Reply: Because the introduction of DMDMS, the building block of the silica aerogel is as large as 2-5 µm in diameter, they possess relatively small SSA [also reported in refs. 27,28, and 42]. Moreover, the PDRC performance is many due to high solar reflectance resulted from large pores, so the SSA is not considered in the PDRC performance. For instance, ref. 44 (Hierarchically porous polymer coatings for highly efficient passive daytime radiative cooling. Science 2018, 362, 315) reported Hierarchically porous structure for polymer film, the reflectance is more maybe more related with pore sizes and porosity. Therefore, based on the two reasons, SSA was not studied in this work. Nevertheless, we had discussed the reason of PDRC in section 3.4 by mentioning their microstructures and solar reflectances.

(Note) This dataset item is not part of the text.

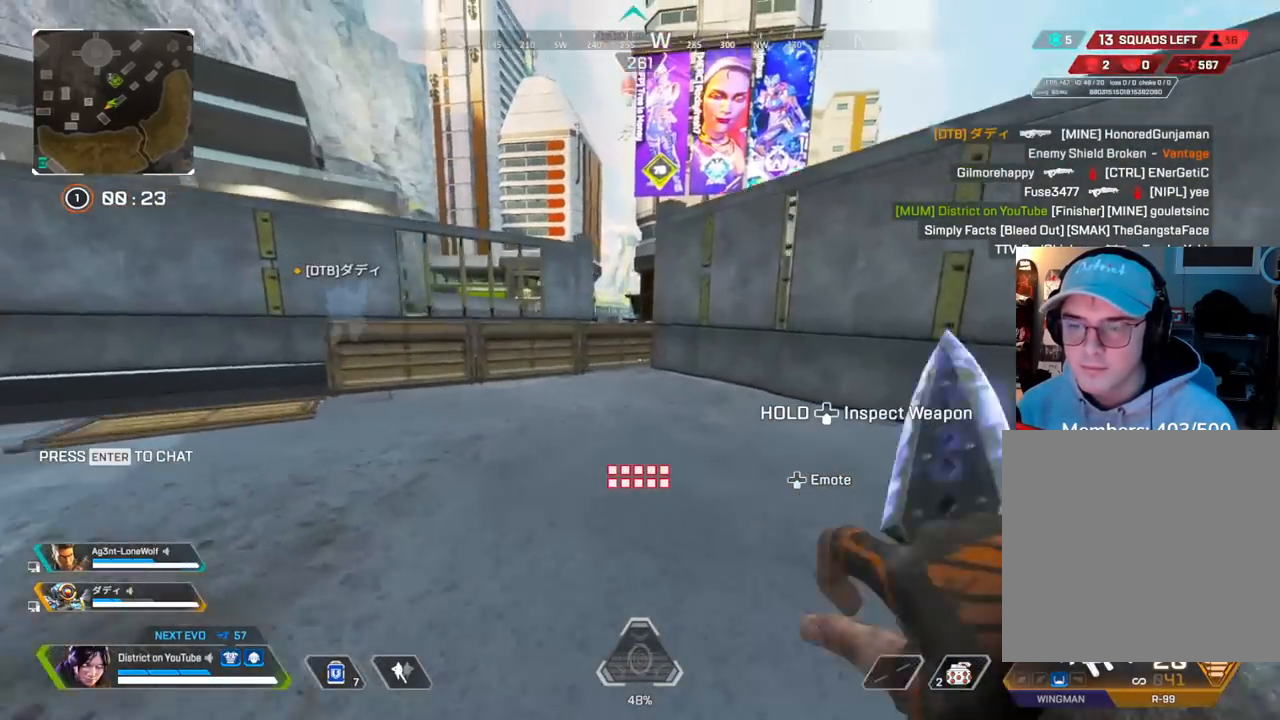
{"buttons": [], "left_stick": "left", "right_stick": "right", "events": [[350, "A", "down"], [433, "Y", "up"], [433, "left_stick", "left"], [450, "A", "up"], [483, "right_stick", "right"]]}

3. And the last question. How resistant are aerogels based on methyltrimethoxysilane (MTMS) and dimethyldimethoxysilane (DMDMS) to sunlight?
Reply: Thanks for the constructive question. For PDRC, resistant to sunlight is an important issue, our previous work by using PU polymer is suffered from poor resistant to sunlight (ref. 26 Adv. Sci. 2022, 9, 2201190). However, the silica aerogels, which is many composed Si-O-Si bonds, and little amount of Si-C bonds, which are chemically inert to most chemical solvents and UV light, are much more stable than the PU polymer and PE. That is why in this work we used all silica derived monomers.
Author Response File: Author Response.docx
Round 2
Reviewer 1 Report
The manuscript looks good to me and can be accepted for publication in Nanomaterials.